Records to process:
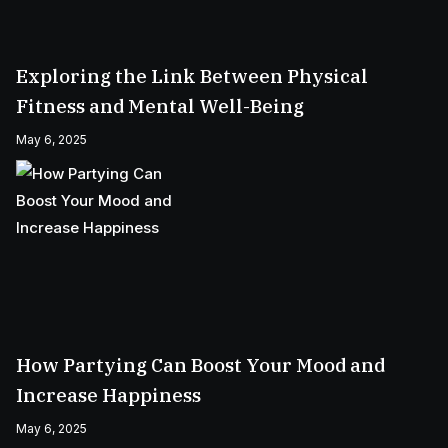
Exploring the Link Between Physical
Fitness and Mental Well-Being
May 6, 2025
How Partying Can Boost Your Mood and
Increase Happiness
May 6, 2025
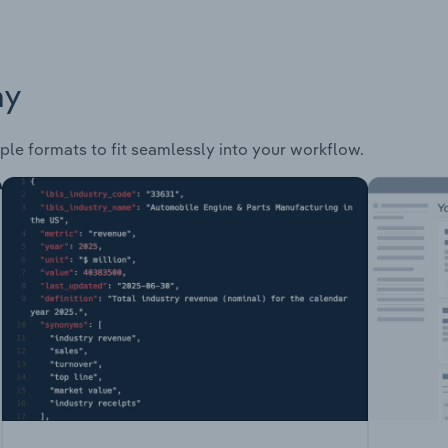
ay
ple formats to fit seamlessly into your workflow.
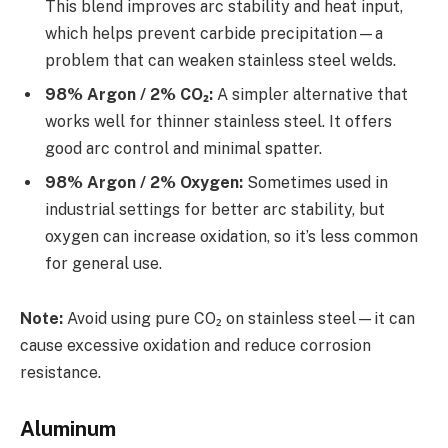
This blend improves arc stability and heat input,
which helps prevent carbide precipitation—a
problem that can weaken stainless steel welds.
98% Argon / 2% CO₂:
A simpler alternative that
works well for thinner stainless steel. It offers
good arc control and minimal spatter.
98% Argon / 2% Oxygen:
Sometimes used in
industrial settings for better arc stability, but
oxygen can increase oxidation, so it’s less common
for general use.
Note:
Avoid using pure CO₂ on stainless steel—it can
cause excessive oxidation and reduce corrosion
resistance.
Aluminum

==

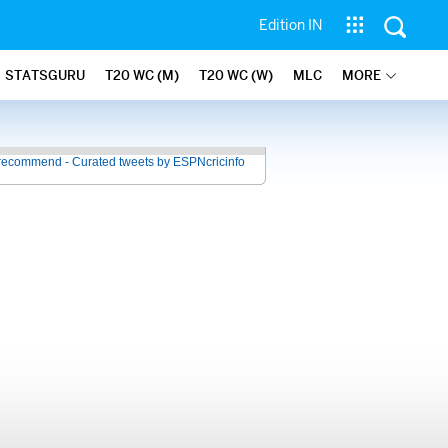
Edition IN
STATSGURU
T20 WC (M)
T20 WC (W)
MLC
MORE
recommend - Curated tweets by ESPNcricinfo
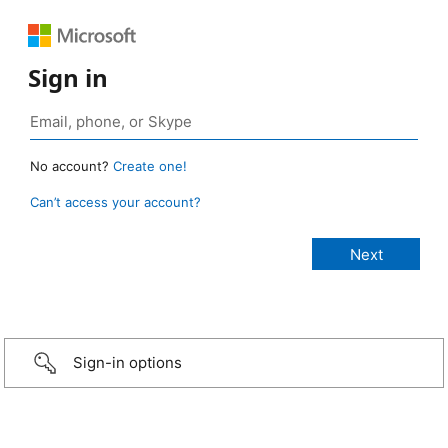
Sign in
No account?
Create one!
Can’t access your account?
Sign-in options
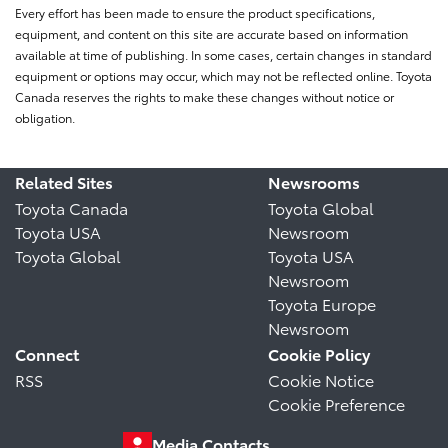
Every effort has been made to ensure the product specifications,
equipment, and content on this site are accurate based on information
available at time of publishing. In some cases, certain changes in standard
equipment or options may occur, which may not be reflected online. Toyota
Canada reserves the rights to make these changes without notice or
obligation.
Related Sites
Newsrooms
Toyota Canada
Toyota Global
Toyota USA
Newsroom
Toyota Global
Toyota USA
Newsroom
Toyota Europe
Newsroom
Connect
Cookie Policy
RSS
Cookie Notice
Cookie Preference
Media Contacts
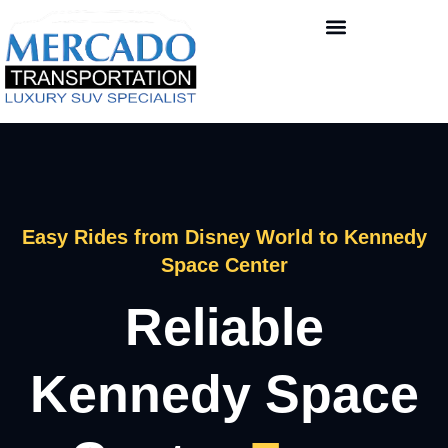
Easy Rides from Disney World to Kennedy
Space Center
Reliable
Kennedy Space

---

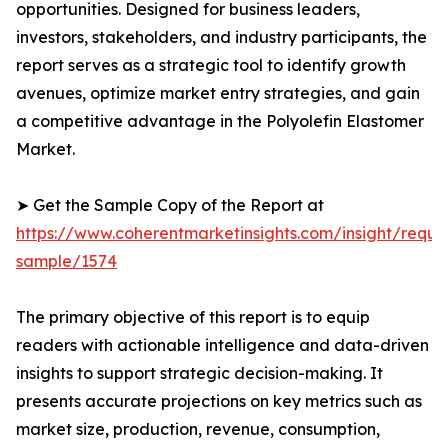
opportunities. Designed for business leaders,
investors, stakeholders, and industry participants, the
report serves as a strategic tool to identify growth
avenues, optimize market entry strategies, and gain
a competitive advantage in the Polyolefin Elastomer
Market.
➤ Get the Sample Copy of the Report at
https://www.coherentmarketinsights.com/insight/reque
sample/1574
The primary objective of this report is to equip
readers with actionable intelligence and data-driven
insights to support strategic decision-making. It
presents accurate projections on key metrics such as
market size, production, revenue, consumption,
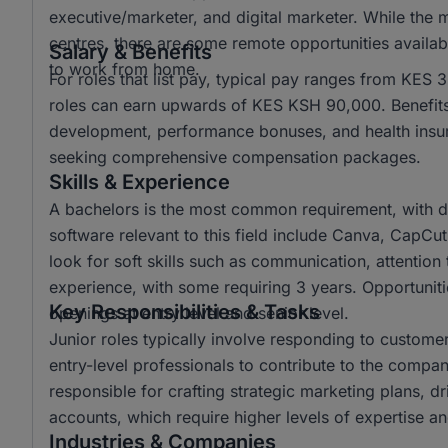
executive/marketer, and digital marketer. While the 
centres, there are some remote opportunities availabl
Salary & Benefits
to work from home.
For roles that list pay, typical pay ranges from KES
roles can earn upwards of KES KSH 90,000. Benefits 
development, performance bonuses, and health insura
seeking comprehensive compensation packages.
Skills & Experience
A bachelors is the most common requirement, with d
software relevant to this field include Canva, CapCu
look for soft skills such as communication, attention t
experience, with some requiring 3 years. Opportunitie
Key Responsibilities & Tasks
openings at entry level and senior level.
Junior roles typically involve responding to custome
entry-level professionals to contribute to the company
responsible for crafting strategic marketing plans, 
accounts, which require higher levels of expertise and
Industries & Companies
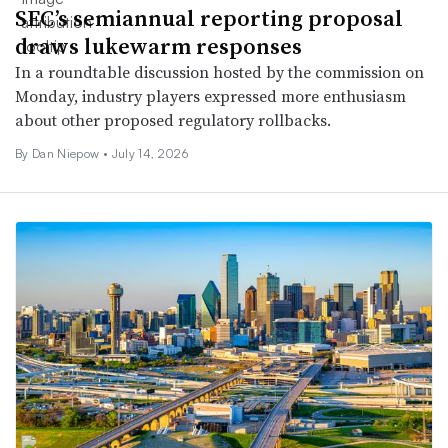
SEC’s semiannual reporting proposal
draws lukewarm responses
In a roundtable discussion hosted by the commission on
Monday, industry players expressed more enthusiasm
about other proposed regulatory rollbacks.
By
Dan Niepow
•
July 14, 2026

What is needed:
Starting at the line that contains "Every effort has" and ending at the line that contains "Media Contacts", express those lines as a Markdown table with the columns Row and Line. Number each row and leave out any blank lines.

Exercise solution:
| Row | Line |
|---|---|
| 1 | Every effort has been made to ensure the product specifications, |
| 2 | equipment, and content on this site are accurate based on information |
| 3 | available at time of publishing. In some cases, certain changes in standard |
| 4 | equipment or options may occur, which may not be reflected online. Toyota |
| 5 | Canada reserves the rights to make these changes without notice or |
| 6 | obligation. |
| 7 | Related Sites |
| 8 | Newsrooms |
| 9 | Toyota Canada |
| 10 | Toyota Global |
| 11 | Toyota USA |
| 12 | Newsroom |
| 13 | Toyota Global |
| 14 | Toyota USA |
| 15 | Newsroom |
| 16 | Toyota Europe |
| 17 | Newsroom |
| 18 | Connect |
| 19 | Cookie Policy |
| 20 | RSS |
| 21 | Cookie Notice |
| 22 | Cookie Preference |
| 23 | Media Contacts |